Her father drove straight to his home and quarantined himself, she said. She and her 11-year-old son and Pat are quarantined at their house. Another son has quarantined himself in Clemson.
“I feel stupid,” she said. “I was being careful, but I was like ‘I’m not sick.’ And then to find you were sick — I was floored. It really opened my eyes.”
Jewsbury urges people to take the coronavirus seriously.
“You don’t want to be that person out there thinking you’re OK, and then people die,” she said.
She said people need to isolate themselves, as the government advises.
“Handwashing and social distancing, all that’s well and good, but how many people are going to think like I did?” Jewsbury said. “Think of all the people walking around with allergies — some of them have could have coronavirus. All it takes is for one of those people to decide they’re OK and they can affect so many people. Everybody’s going to have to shut down.
“If we can only all just do it worldwide, that’s the only way we’re going to stop this,” she continued. “If you can just have allergy symptoms and have it, how are you going to know you have it? Too many people are going to be nonchalant about it. You go to the grocery store. You come into contact with 10 people and maybe two people get it because of you.”
After learning of his mother’s diagnosis, Pat contacted everybody he’d been in contact with on his trip and told them to quarantine.
“Some are listening to him,” Jewsbury said.
Others don’t seem to be.
“It’s that mentality — ‘I feel OK, so I’m sure I’m fine’ — that’s what’s going to cause an issue,” she said.
Jewsbury said that right now she feels like she has “a really bad head cold without the congestion.”
“My sinuses are super, super stopped up,” she said. “A little stomach upset, a little bit of tightness in the chest. When there’s really bad pollen outside — it’s like that feeling. I would take this over the flu. Other people aren’t doing as well with it.”
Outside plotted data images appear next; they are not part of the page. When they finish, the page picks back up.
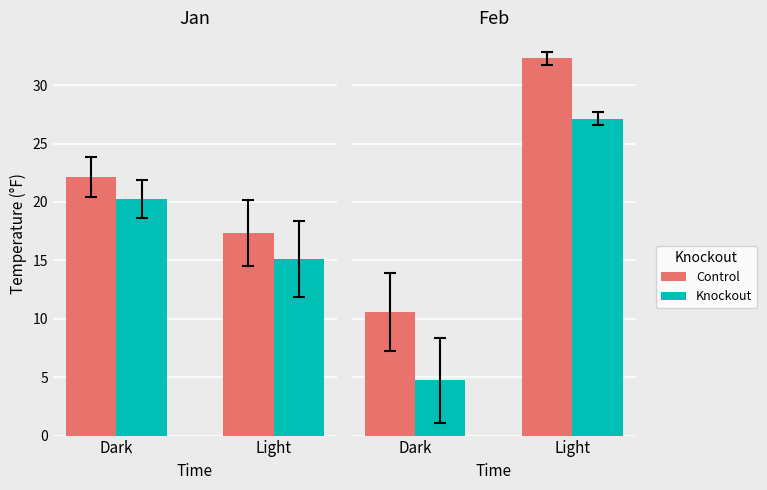

What is the approximate value of DEWP (Knockout) at Dark?

4.8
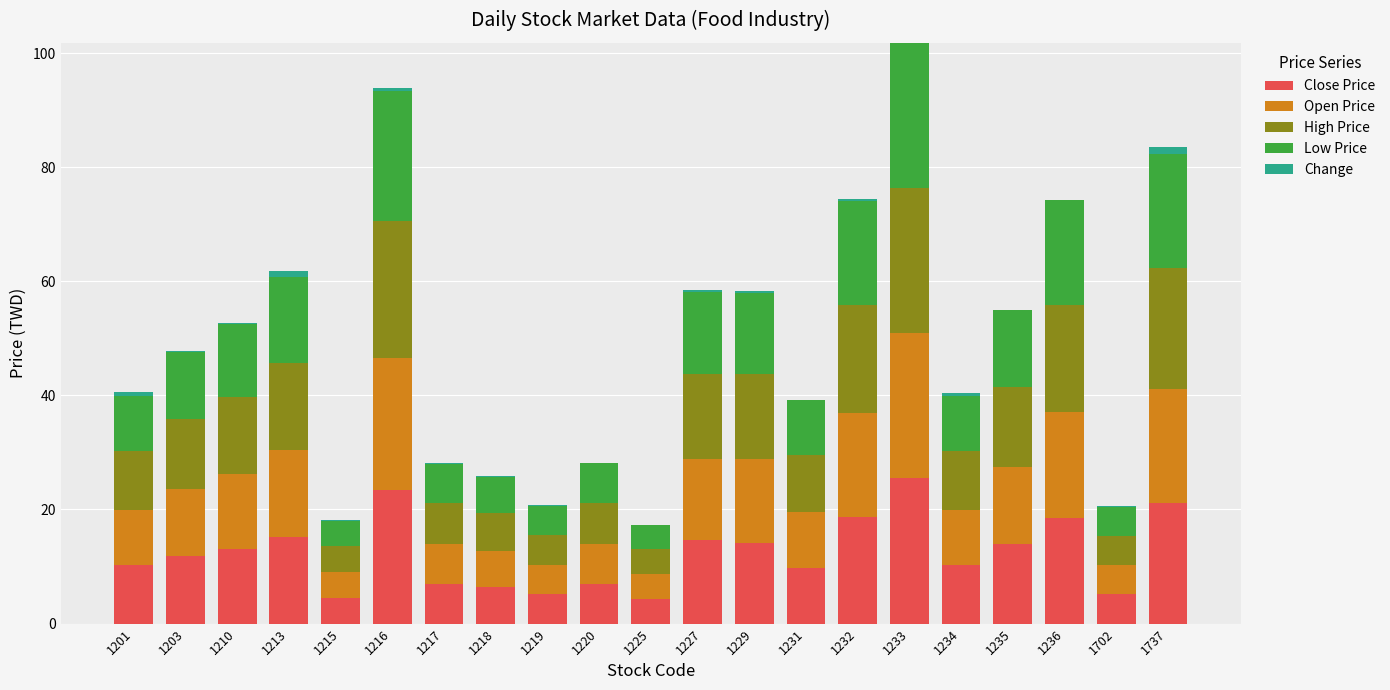

At how many categories does at least one series exceed 23?

2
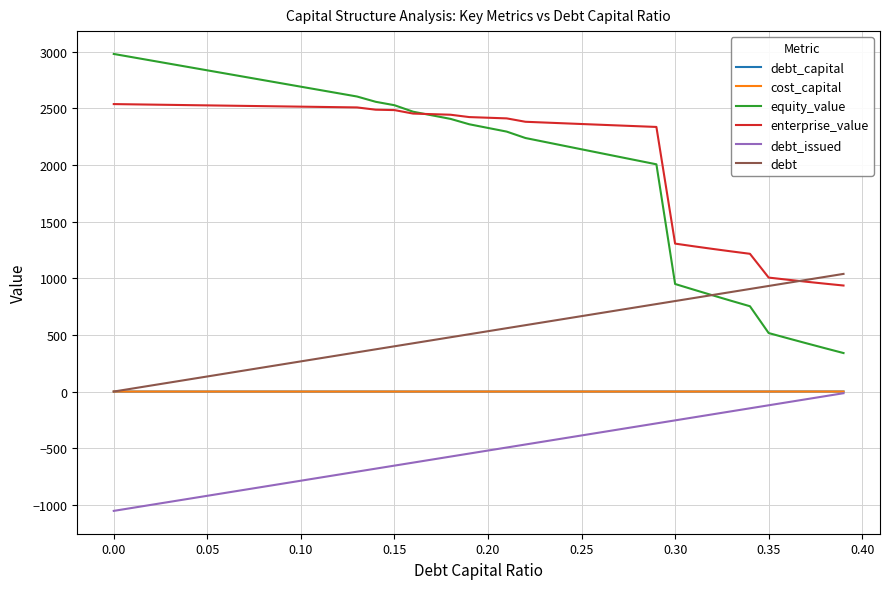

How many distinct data groups are displayed?

6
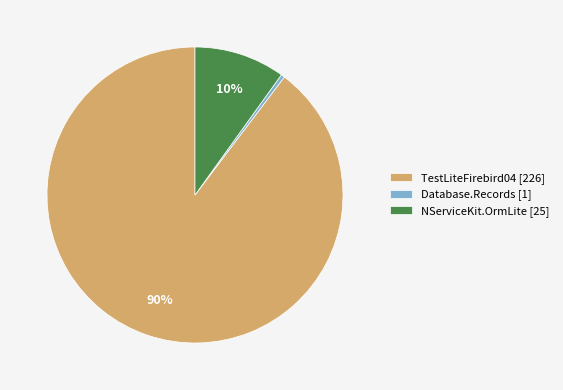

Combined, do Database.Records [1] and TestLiteFirebird04 [226] account for over 50%?

Yes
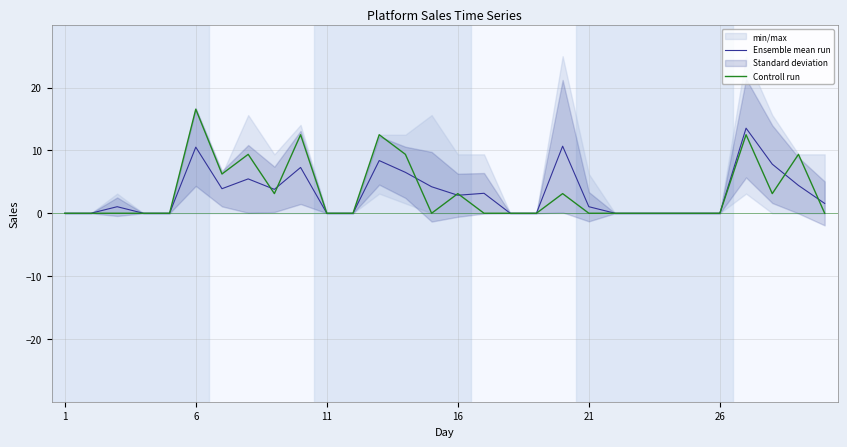

Is this an area chart (filled region under the line)?

No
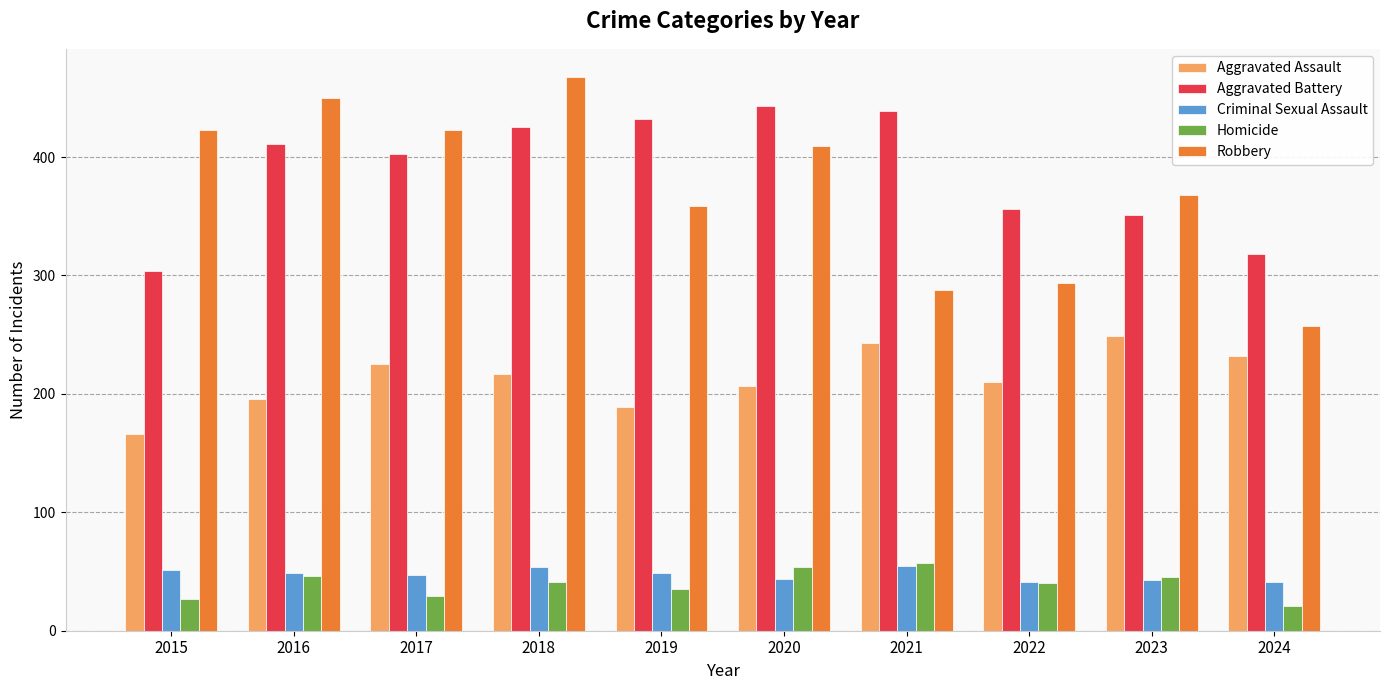

What is the total value across all series at 2024?

869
She thinks of the coronavirus victims who suffer respiratory failure.
“It could have been me,” she said.
The timing is fortunate — the dental office in Easley where she works has been shut down for several weeks so the owners could complete some continuing education.
“I’ve been home,” Jewsbury said. “I could have been in contact with a bunch of people, but I wasn’t.”
Everyone involved with her case has been “very proactive,” she said.
“The health department’s been in touch with me, the hospital’s been in touch with me,” Jewsbury said. “They’re very on top of it.”
She’s glad she went to the hospital.
“If I’d controlled my asthma attack here at the house … I wouldn’t have thought I was contaminated with it,” Jewsbury said. “You can have this virus and feel fine. Some sites are saying 80 percent of cases have mild symptoms. That’s a lot of people. People aren’t thinking they’re sick and they’re not staying home.”
That’s why isolating is so important.
“We don’t have enough tests to test everybody,” Jewsbury said. “We need everybody to band together and don’t go anywhere for 14 days. That would stop it.”